Conspiramos para cometer el pecado musical caucásico definitivo haciendo un cover del disco Live at the Apollo de James Brown, pero sin su voz, solo con ese famoso y demencial grito solitario de una fanática que llega a los diecisiete minutos y once segundos del comienzo (durante “Lost Someone”) y hace que el público veterano ría a carcajadas por la sorpresa. ¿Y si el grito es falso, como algunos historiadores especularon, y fue sumado a la mezcla por ingenieros de sonido durante la posproducción? Sigue siendo el grito hormonal que mejor personifica el poder y la gloria de lo que alguna vez se dio en llamar Chitlin’ Circuit. ¿Quién era esa chica? Si James McCourt, el gran historiador gay, puede alardear con su capacidad de identificar a prácticamente todos los hombres gays que le piden una canción a Judy Garland en su disco más famoso, Judy at Carnegie Hall, ¿por qué Stanley Crouch, o algún crítico de música afroamericana de renombre, no puede encontrar a la chica que gritó tan descaradamente por “el hombre más trabajador del mundo del espectáculo”? Quiero saber su nombre. Una vez que lo sepa, samplearíamos su aullido, una y otra vez, hasta que todas nuestras coristas griten con ella, y estos sonidos, ahora abstractos, se conviertan en un ritmo de rap. Tengo 60 años y estoy listo para renacer.
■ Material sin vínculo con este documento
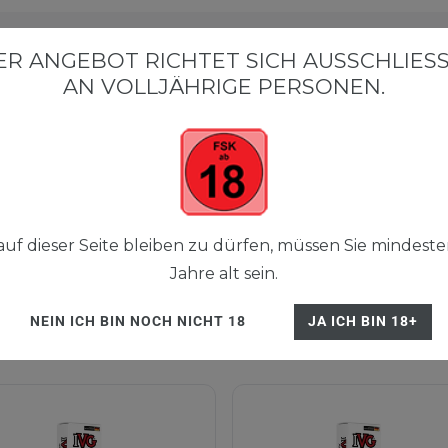
R ANGEBOT RICHTET SICH AUSSCHLIESSL
N VOLLJÄHRIGE PERSONEN.
BIG PUFFS
EINWEG VAPES
E-ZIGARE
SHISHA
FLE
- Single-Flavours
uf dieser Seite bleiben zu dürfen, müssen Sie mindeste
Jahre alt sein.
AVOURS
NEIN ICH BIN NOCH NICHT 18
JA ICH BIN 18+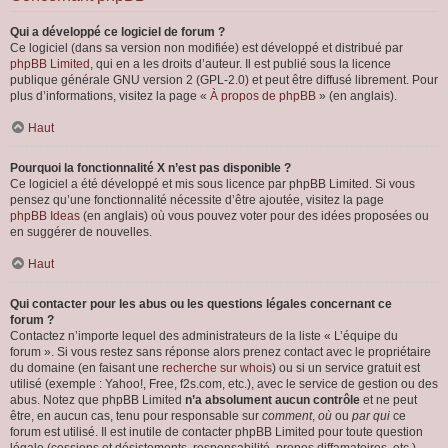
Qui a développé ce logiciel de forum ?
Ce logiciel (dans sa version non modifiée) est développé et distribué par
phpBB Limited
, qui en a les droits d’auteur. Il est publié sous la licence
publique générale GNU version 2 (GPL-2.0) et peut être diffusé librement. Pour
plus d’informations, visitez la page «
À propos de phpBB
» (en anglais).
Haut
Pourquoi la fonctionnalité X n’est pas disponible ?
Ce logiciel a été développé et mis sous licence par phpBB Limited. Si vous
pensez qu’une fonctionnalité nécessite d’être ajoutée, visitez la page
phpBB Ideas
(en anglais) où vous pouvez voter pour des idées proposées ou
en suggérer de nouvelles.
Haut
Qui contacter pour les abus ou les questions légales concernant ce
forum ?
Contactez n’importe lequel des administrateurs de la liste « L’équipe du
forum ». Si vous restez sans réponse alors prenez contact avec le propriétaire
du domaine (en faisant une
recherche sur whois
) ou si un service gratuit est
utilisé (exemple : Yahoo!, Free, f2s.com, etc.), avec le service de gestion ou des
abus. Notez que phpBB Limited
n’a absolument aucun contrôle
et ne peut
être, en aucun cas, tenu pour responsable sur
comment
,
où
ou
par qui
ce
forum est utilisé. Il est inutile de contacter phpBB Limited pour toute question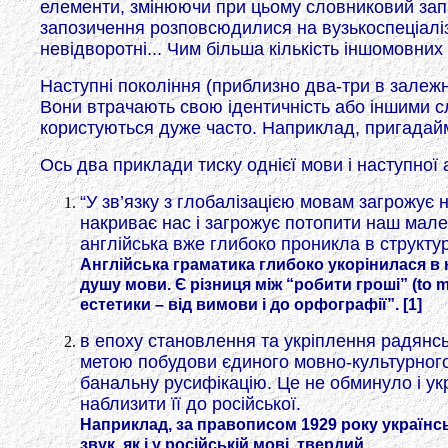
елементи, змінюючи при цьому словниковий запа
запозичення розповсюдилися на вузькоспеціалізо
невідворотні... Чим більша кількість іншомовних
Наступні покоління (приблизно два-три в залежно
Вони втрачають свою ідентичність або іншими с
користуються дуже часто. Наприклад, пригадаймо 
Ось два приклади тиску однієї мови і наступної а
“У зв’язку з глобалізацією мовам загрожує
накриває нас і загрожує потопити наш мален
англійська вже глибоко проникла в структур
Англійська граматика глибоко укорінилася в 
душу мови. Є різниця між “робити гроші” (to 
естетики – від вимови і до орфографії”. [1]
в епоху становлення та укріплення радянсь
метою побудови єдиного мовно-культурного
банальну русифікацію. Це не обминуло і ук
наблизити її до російської.
Наприклад, за правописом 1929 року українсь
звук, як і у російській мові, твердий.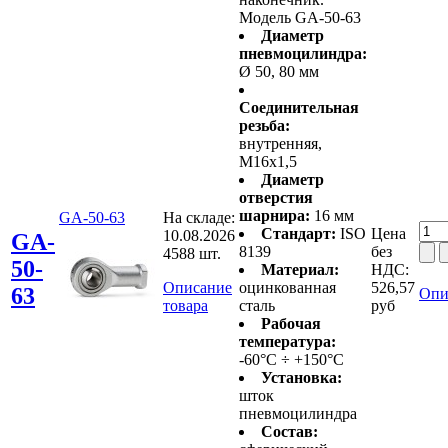
Модель GA-50-63
Диаметр
пневмоцилиндра:
Ø 50, 80 мм
Соединительная
резьба:
внутренняя,
M16x1,5
Диаметр
отверстия
шарнира:
16 мм
GA-50-63
На складе:
Стандарт:
ISO
Цена
10.08.2026
GA-
8139
без
4588 шт.
50-
Материал:
НДС:
Описание
оцинкованная
526,57
63
Опи
товара
сталь
руб
Рабочая
температура:
-60°C ÷ +150°C
Установка:
шток
пневмоцилиндра
Состав: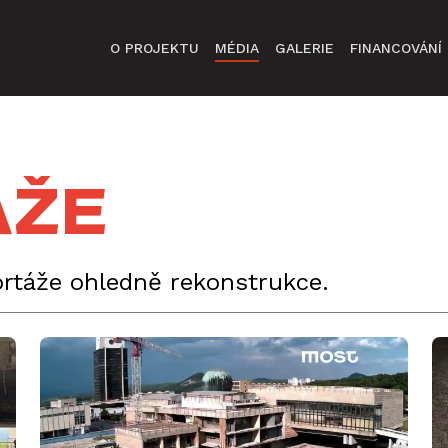
O PROJEKTU
MÉDIA
GALERIE
FINANCOVÁNÍ
áže
portáže ohledně rekonstrukce.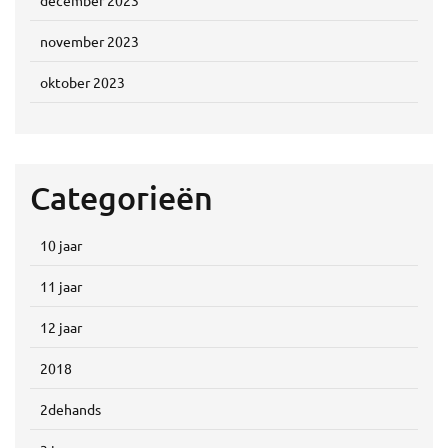
november 2023
oktober 2023
Categorieën
10 jaar
11 jaar
12 jaar
2018
2dehands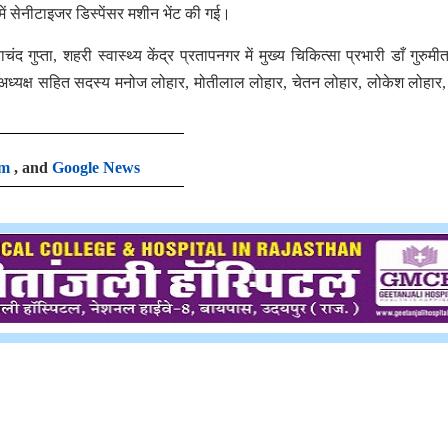
र में सेनीटाइजर डिस्पेंसर मशीन भेंट की गई।
 गुप्ता, शहरी स्वास्थ्य केंद्र प्रतापनगर में मुख्य चिकित्सा प्रभारी डाँ गुरुमीत
डल अध्यक्ष सहित सदस्य मनोज लोहार, मोतीलाल लोहार, चेतन लोहार, लोकेश लोहार,
am
, and
Google News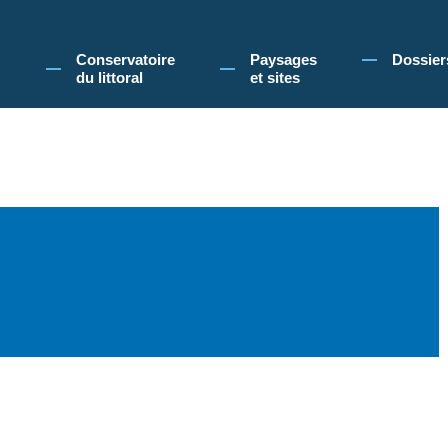
 Conservatoire du littoral, vous acceptez l'utilisation de cookies pour vous propose
Conservatoire
Paysages
Dossier
du littoral
et sites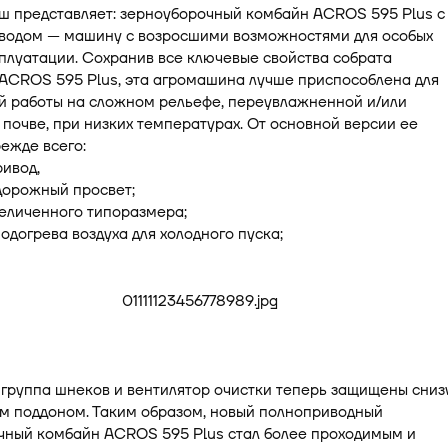
ш представляет: зерноуборочный комбайн ACROS 595 Plus с
водом — машину с возросшими возможностями для особых
плуатации. Сохранив все ключевые свойства собрата
ACROS 595 Plus, эта агромашина лучше приспособлена для
й работы на сложном рельефе, переувлажненной и/или
почве, при низких температурах. От основной версии ее
режде всего:
ивод,
дорожный просвет;
еличенного типоразмера;
одогрева воздуха для холодного пуска;
 группа шнеков и вентилятор очистки теперь защищены сниз
м поддоном. Таким образом, новый полноприводный
чный комбайн ACROS 595 Plus стал более проходимым и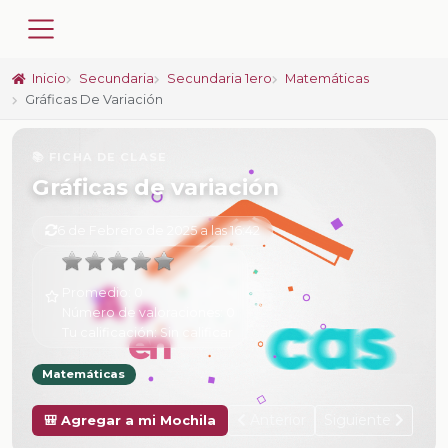
Inicio
Secundaria
Secundaria 1ero
Matemáticas
Gráficas De Variación
📚 FICHA DE CLASE
Gráficas de variación
6 de Febrero de 2025 a las 16:42
Promedio:
0
Número de valoraciones:
0
Tu calificación:
Sin calificar
Matemáticas
Anterior
Siguiente
🎒 Agregar a mi Mochila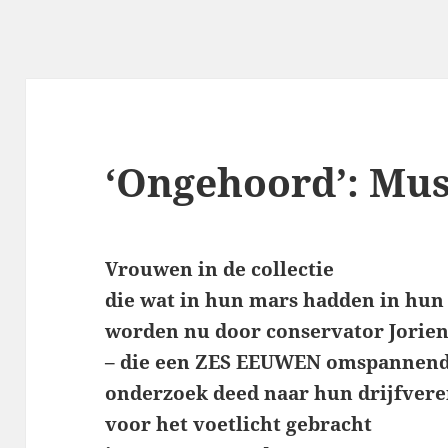
‘Ongehoord’: Mu
Vrouwen in de collectie
die wat in hun mars hadden in hun
worden nu door conservator Jorie
– die een ZES EEUWEN omspannen
onderzoek deed naar hun drijfvere
voor het voetlicht gebracht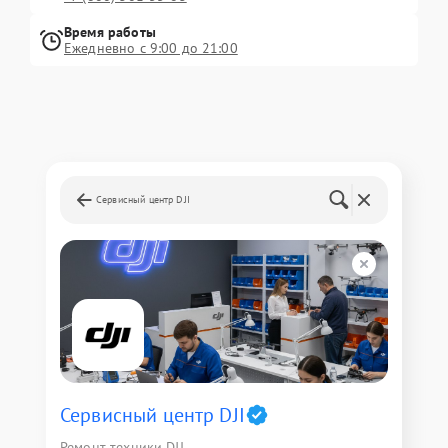
Время работы
Ежедневно с 9:00 до 21:00
Сервисный центр DJI
Сервисный центр DJI
Ремонт техники DJI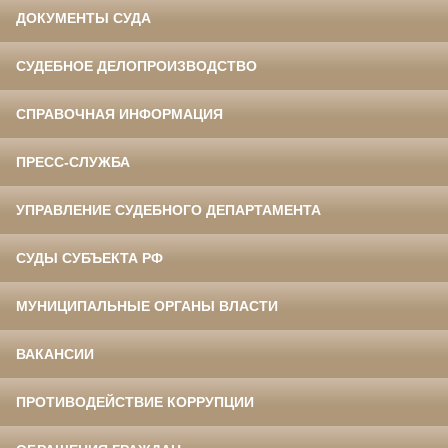
ДОКУМЕНТЫ СУДА
СУДЕБНОЕ ДЕЛОПРОИЗВОДСТВО
СПРАВОЧНАЯ ИНФОРМАЦИЯ
ПРЕСС-СЛУЖБА
УПРАВЛЕНИЕ СУДЕБНОГО ДЕПАРТАМЕНТА
СУДЫ СУБЪЕКТА РФ
МУНИЦИПАЛЬНЫЕ ОРГАНЫ ВЛАСТИ
ВАКАНСИИ
ПРОТИВОДЕЙСТВИЕ КОРРУПЦИИ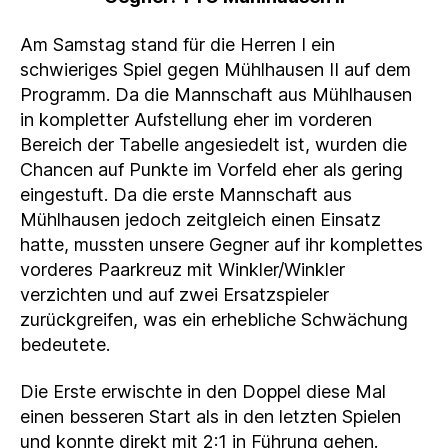
Am Samstag stand für die Herren I ein
schwieriges Spiel gegen Mühlhausen II auf dem
Programm. Da die Mannschaft aus Mühlhausen
in kompletter Aufstellung eher im vorderen
Bereich der Tabelle angesiedelt ist, wurden die
Chancen auf Punkte im Vorfeld eher als gering
eingestuft. Da die erste Mannschaft aus
Mühlhausen jedoch zeitgleich einen Einsatz
hatte, mussten unsere Gegner auf ihr komplettes
vorderes Paarkreuz mit Winkler/Winkler
verzichten und auf zwei Ersatzspieler
zurückgreifen, was ein erhebliche Schwächung
bedeutete.
Die Erste erwischte in den Doppel diese Mal
einen besseren Start als in den letzten Spielen
und konnte direkt mit 2:1 in Führung gehen.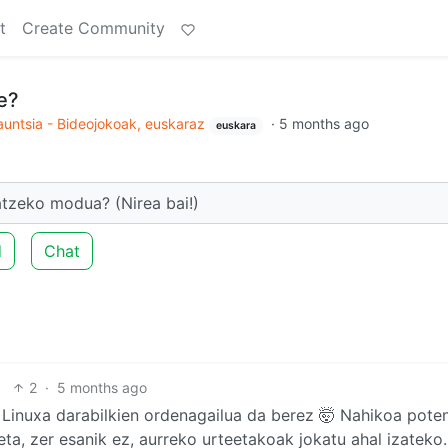
t
Create Community
e?
untsia - Bideojokoak, euskaraz
·
5 months ago
euskara
atzeko modua? (Nirea bai!)
d
Chat
2
·
5 months ago
Linuxa darabilkien ordenagailua da berez 🤯 Nahikoa poten
ta, zer esanik ez, aurreko urteetakoak jokatu ahal izateko.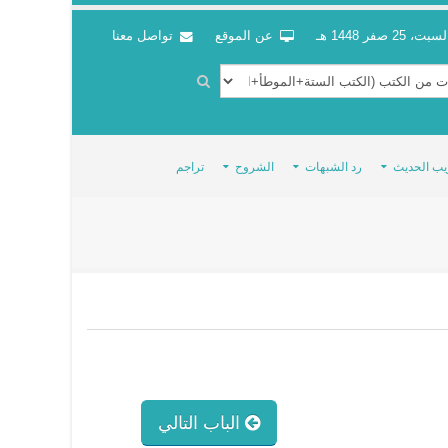
سبت، 25 صفر 1448 هـ
عن الموقع
تواصل معنا
يب الحديث
رد الشبهات
الشروح
تراجم
الباب التالي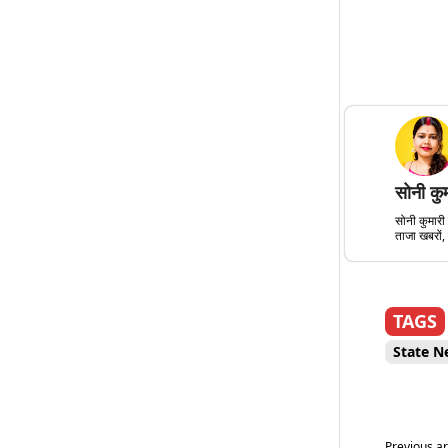
सोनी कु
सोनी कुमारी 
ताजा खबरों, 
TAGS
State N
Previous ar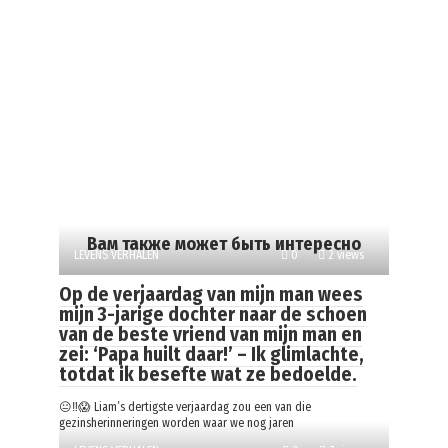
Вам также может быть интересно
LEVENS VERHALEN
0
2 views
Op de verjaardag van mijn man wees
mijn 3-jarige dochter naar de schoen
van de beste vriend van mijn man en
zei: ‘Papa huilt daar!’ – Ik glimlachte,
totdat ik besefte wat ze bedoelde.
😐‼️😱 Liam’s dertigste verjaardag zou een van die
gezinsherinneringen worden waar we nog jaren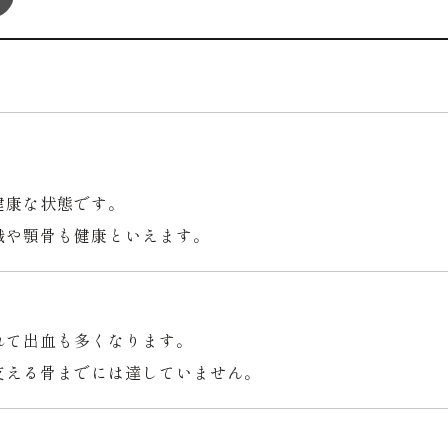
健康な状態です。
織や顎骨も健康といえます。
れて出血も多くなります。
支える骨までには達していません。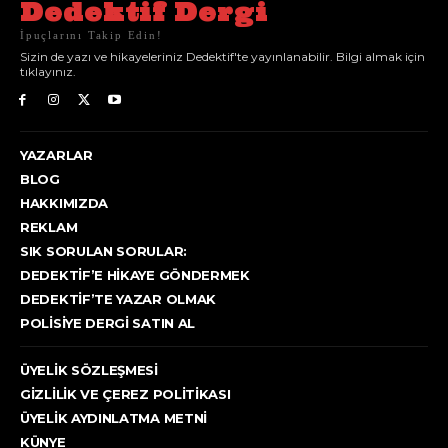
Dedektif Dergi
İpuçlarını Takip Edin!
Sizin de yazı ve hikayeleriniz Dedektif'te yayınlanabilir. Bilgi almak için
tıklayınız.
YAZARLAR
BLOG
HAKKIMIZDA
REKLAM
SIK SORULAN SORULAR:
DEDEKTIF’E HIKAYE GÖNDERMEK
DEDEKTIF’TE YAZAR OLMAK
POLISIYE DERGI SATIN AL
ÜYELIK SÖZLEŞMESI
GIZLILIK VE ÇEREZ POLITIKASI
ÜYELIK AYDINLATMA METNI
KÜNYE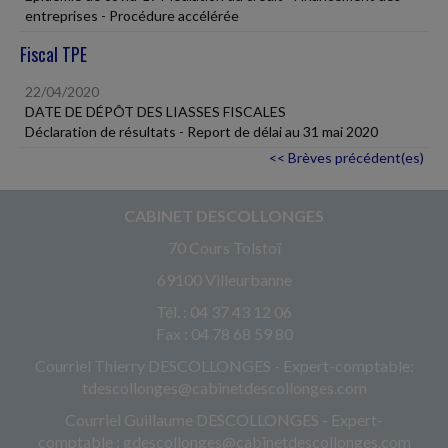
entreprises - Procédure accélérée
Fiscal TPE
22/04/2020
DATE DE DÉPÔT DES LIASSES FISCALES
Déclaration de résultats - Report de délai au 31 mai 2020
<< Brèves précédent(es)
CABINET DESCOLLONGES
70 Cours Tolstoï
69100 Villeurbanne
Tél. : 04 37 43 12 06
Fax : 04 78 68 59 80
Courriel Thierry DESCOLLONGES - Expert-comptable:
tdescollonges@cabinetdescollonges.com
Courriel Guillaume DESCOLLONGES - Expert-
comptable : gdescollonges@cabinetdescollonges.com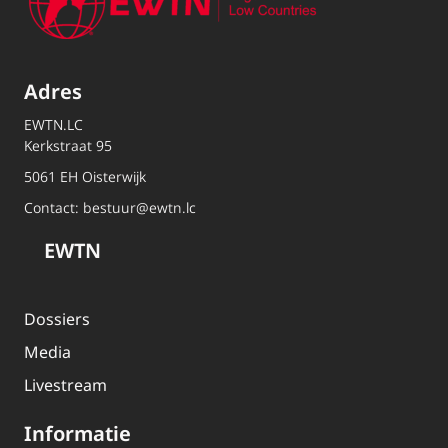
Adres
EWTN.LC
Kerkstraat 95
5061 EH Oisterwijk
Contact:
bestuur@ewtn.lc
EWTN
Dossiers
Media
Livestream
Informatie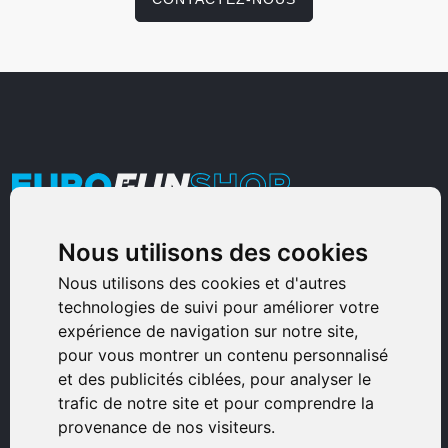
Nous utilisons des cookies
Armurerie Sinoncelli
Immeuble bureaux Sud
Nous utilisons des cookies et d'autres
technologies de suivi pour améliorer votre
Avenue Sampiero Corso, Lieudit Erbajolo
expérience de navigation sur notre site,
20600 Bastia - France
pour vous montrer un contenu personnalisé
0495359980
et des publicités ciblées, pour analyser le
trafic de notre site et pour comprendre la
© 2026 Eurogunshop.
provenance de nos visiteurs.
Tous droits réservés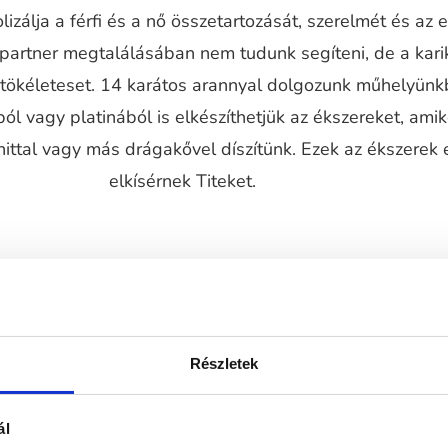
izálja a férfi és a nő összetartozását, szerelmét és az 
 partner megtalálásában nem tudunk segíteni, de a kari
a tökéleteset. 14 karátos arannyal dolgozunk műhelyünk
ól vagy platinából is elkészíthetjük az ékszereket, ami
ttal vagy más drágakővel díszítünk. Ezek az ékszerek 
elkísérnek Titeket.
Részletek
ál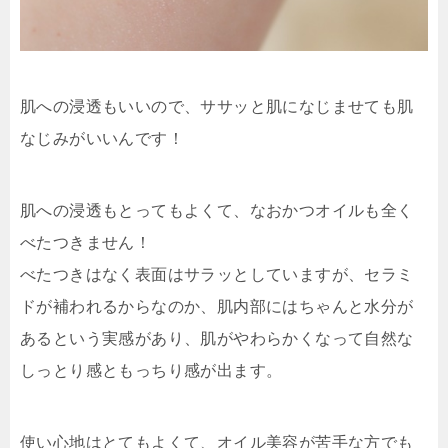
肌への浸透もいいので、ササッと肌になじませても肌
なじみがいいんです！
肌への浸透もとってもよくて、なおかつオイルも全く
べたつきません！
べたつきはなく表面はサラッとしていますが、セラミ
ドが補われるからなのか、
肌内部にはちゃんと水分が
ある
という実感があり、
肌がやわらかくなって自然な
しっとり感ともっちり感
が出ます。
使い心地はとてもよくて、オイル美容が苦手な方でも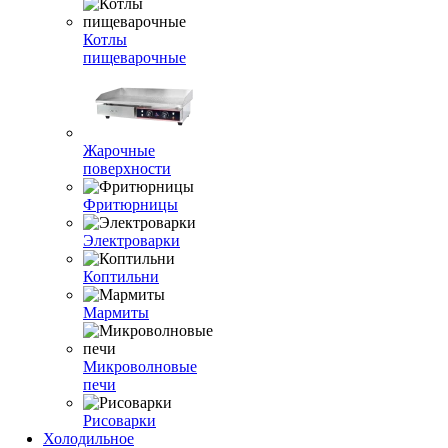
Котлы
пищеварочные
Жарочные
поверхности
Фритюрницы
Электроварки
Коптильни
Мармиты
Микроволновые
печи
Рисоварки
Холодильное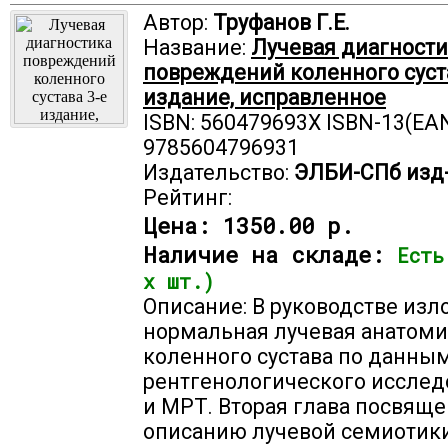
Автор:
Труфанов Г.Е.
Название:
Лучевая диагности
повреждений коленного суст
издание, исправленное
ISBN: 560479693X ISBN-13(EAN
9785604796931
Издательство:
ЭЛБИ-СПб изд
Рейтинг:
Цена:
1350.00 р.
Наличие на складе:
Есть
х шт.)
Описание: В руководстве изл
нормальная лучевая анатом
коленного сустава по данны
рентгенологического исслед
и МРТ. Вторая глава посвяще
описанию лучевой семиотик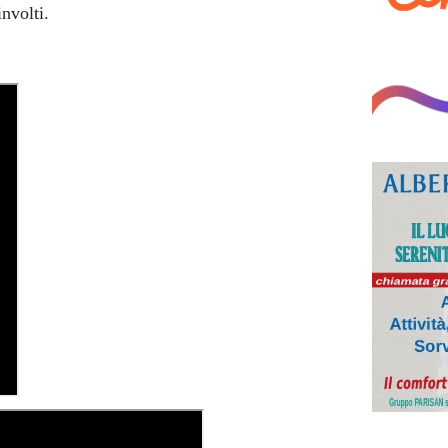
nvolti.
Es aquí donde aparece J-Dog. Una vez me hicieron un par de coronas para mis dientes frontales con joyas falsas y mis iniciales impresas, JW. Si bien debería cambiar la W por una D, ahora sería el momento de sacarlos del freezer. Porque tal vez J-Dog sea un viejo en lo que respecta a su edad, pero es un joven pandillero homo en cuanto a actitud. Sí, señor, soy un cantante gay con un nuevo tono. Elegante y lejos de la cárcel. ¿Algún problema? ¡Soy un creído harto de todo y muy jodido! No más joyas ni armas, perra. Mi riqueza ya no es lo que era. ¡Me cansé de tu odio! Tengo un cuadro de Cy Twombly en mi repertorio.

A esta altura, nuestro rap multigeneracional y multigénero habrá captado tanto la atención que alguien llamará a las autoridades de los Grammy. Su policía discográfica se aparecerá con órdenes judiciales y acusarán a J-Dog y su equipo de incitar disturbios cómico-raciales. No nos importará que nos pongan en aislamiento musical. Cantaremos el bis como las estrellas -“Alvin, la Ardilla, y Johnny Cash en vivo en la Prisión de Maryland”- que realmente somos. ¡Soy un gánster bromista de 73 años y vivo la buena vida!